-------- DATA TO USE --------

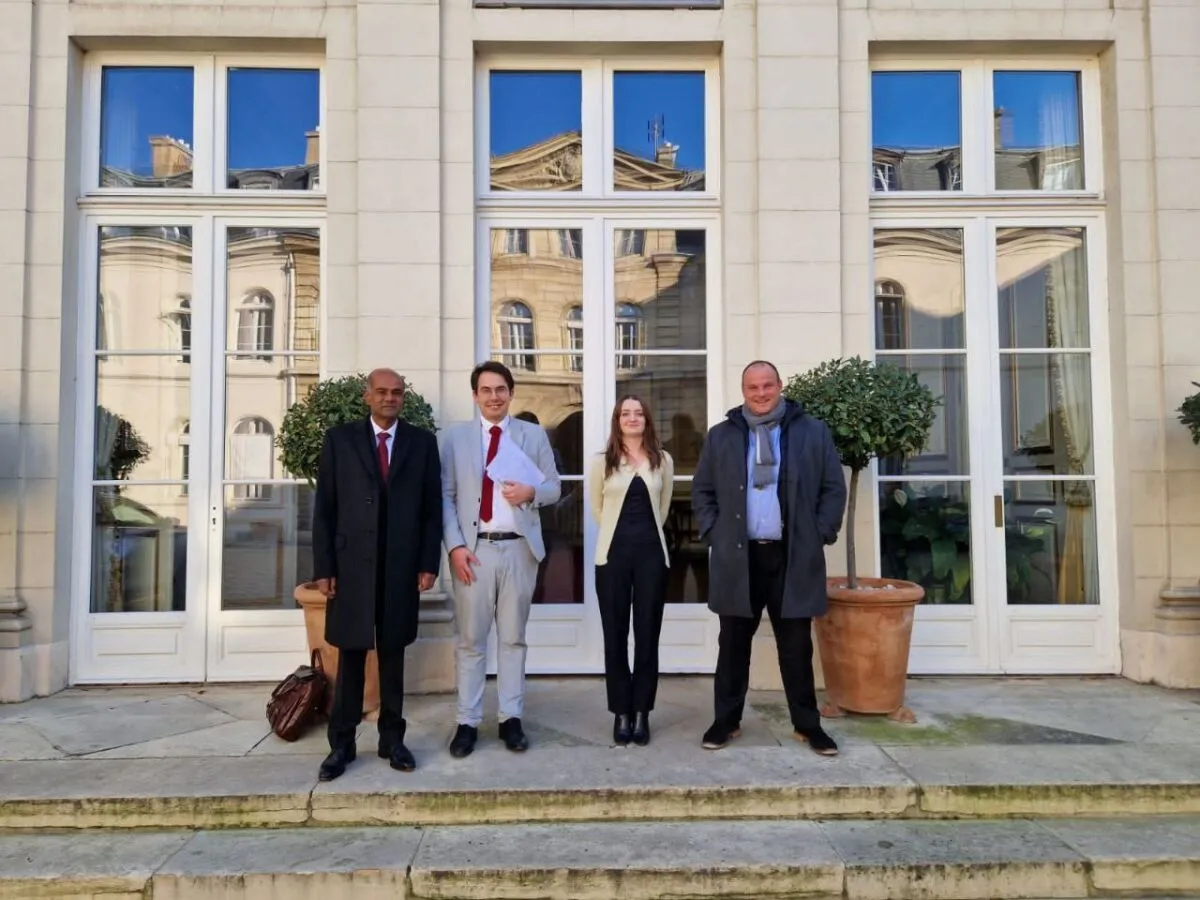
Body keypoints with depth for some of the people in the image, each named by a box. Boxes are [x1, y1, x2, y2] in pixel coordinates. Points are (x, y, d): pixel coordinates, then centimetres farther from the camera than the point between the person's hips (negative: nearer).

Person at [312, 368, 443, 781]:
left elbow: (432, 508, 5)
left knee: (393, 654, 10)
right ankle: (341, 743, 17)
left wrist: (429, 563, -2)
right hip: (351, 565, -1)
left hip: (401, 566, 1)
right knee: (350, 655, 7)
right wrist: (324, 567, -5)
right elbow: (324, 508, 1)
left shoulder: (422, 442, 6)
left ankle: (392, 738, 20)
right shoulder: (339, 439, 3)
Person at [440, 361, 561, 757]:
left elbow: (553, 487, 8)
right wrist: (455, 545, -9)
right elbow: (445, 496, 1)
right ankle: (468, 722, 14)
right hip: (473, 549, -1)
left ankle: (511, 719, 19)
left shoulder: (534, 435, 8)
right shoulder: (454, 437, 6)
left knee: (513, 638, 9)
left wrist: (531, 492, -15)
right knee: (470, 640, 5)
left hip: (518, 548, 1)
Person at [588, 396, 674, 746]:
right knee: (615, 635, 3)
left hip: (652, 553, 1)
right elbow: (597, 508, 12)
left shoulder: (663, 461, 6)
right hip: (613, 553, 0)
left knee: (647, 634, 4)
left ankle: (641, 712, 14)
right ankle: (621, 712, 13)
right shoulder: (602, 462, 3)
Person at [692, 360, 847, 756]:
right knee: (734, 643, 9)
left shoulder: (813, 432, 4)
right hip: (737, 556, 1)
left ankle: (807, 724, 21)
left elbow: (834, 488, 6)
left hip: (794, 556, -1)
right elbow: (702, 491, 12)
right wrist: (713, 533, 1)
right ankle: (726, 720, 21)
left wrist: (821, 535, -2)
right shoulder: (721, 436, 7)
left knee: (796, 645, 8)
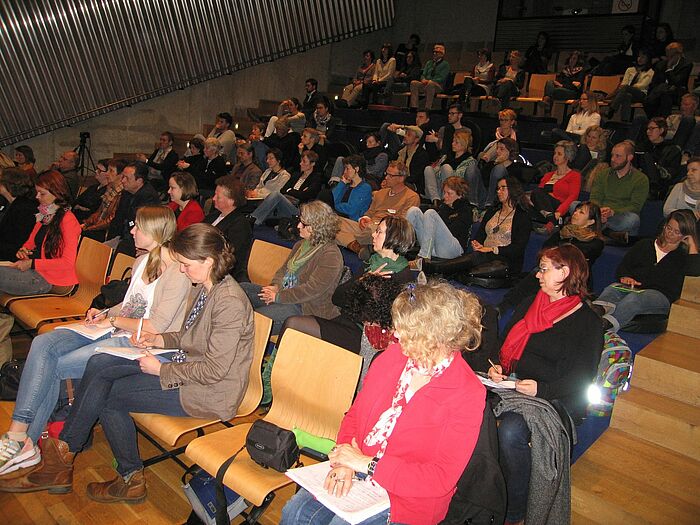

--------

*THE PROBLEM*: Put each line of the material above into a Markdown table with two columns, "Row" and "Line", numbering the rows and omitting blank lines. Leave the pictures out of the table.

*RESPONSE BOX*:
| Row | Line |
|---|---|
| 1 | Body keypoints with depth for some of the people in the image, each named by a box. Boxes are [x1, y1, x2, y2] in pixel coordinates. Points are (x, y, d): pixel coordinates, then centimetres farther from the camera than the point between the person's hips (negative: nearer). |
| 2 | Person at [312, 368, 443, 781]: |
| 3 | left elbow: (432, 508, 5) |
| 4 | left knee: (393, 654, 10) |
| 5 | right ankle: (341, 743, 17) |
| 6 | left wrist: (429, 563, -2) |
| 7 | right hip: (351, 565, -1) |
| 8 | left hip: (401, 566, 1) |
| 9 | right knee: (350, 655, 7) |
| 10 | right wrist: (324, 567, -5) |
| 11 | right elbow: (324, 508, 1) |
| 12 | left shoulder: (422, 442, 6) |
| 13 | left ankle: (392, 738, 20) |
| 14 | right shoulder: (339, 439, 3) |
| 15 | Person at [440, 361, 561, 757]: |
| 16 | left elbow: (553, 487, 8) |
| 17 | right wrist: (455, 545, -9) |
| 18 | right elbow: (445, 496, 1) |
| 19 | right ankle: (468, 722, 14) |
| 20 | right hip: (473, 549, -1) |
| 21 | left ankle: (511, 719, 19) |
| 22 | left shoulder: (534, 435, 8) |
| 23 | right shoulder: (454, 437, 6) |
| 24 | left knee: (513, 638, 9) |
| 25 | left wrist: (531, 492, -15) |
| 26 | right knee: (470, 640, 5) |
| 27 | left hip: (518, 548, 1) |
| 28 | Person at [588, 396, 674, 746]: |
| 29 | right knee: (615, 635, 3) |
| 30 | left hip: (652, 553, 1) |
| 31 | right elbow: (597, 508, 12) |
| 32 | left shoulder: (663, 461, 6) |
| 33 | right hip: (613, 553, 0) |
| 34 | left knee: (647, 634, 4) |
| 35 | left ankle: (641, 712, 14) |
| 36 | right ankle: (621, 712, 13) |
| 37 | right shoulder: (602, 462, 3) |
| 38 | Person at [692, 360, 847, 756]: |
| 39 | right knee: (734, 643, 9) |
| 40 | left shoulder: (813, 432, 4) |
| 41 | right hip: (737, 556, 1) |
| 42 | left ankle: (807, 724, 21) |
| 43 | left elbow: (834, 488, 6) |
| 44 | left hip: (794, 556, -1) |
| 45 | right elbow: (702, 491, 12) |
| 46 | right wrist: (713, 533, 1) |
| 47 | right ankle: (726, 720, 21) |
| 48 | left wrist: (821, 535, -2) |
| 49 | right shoulder: (721, 436, 7) |
| 50 | left knee: (796, 645, 8) |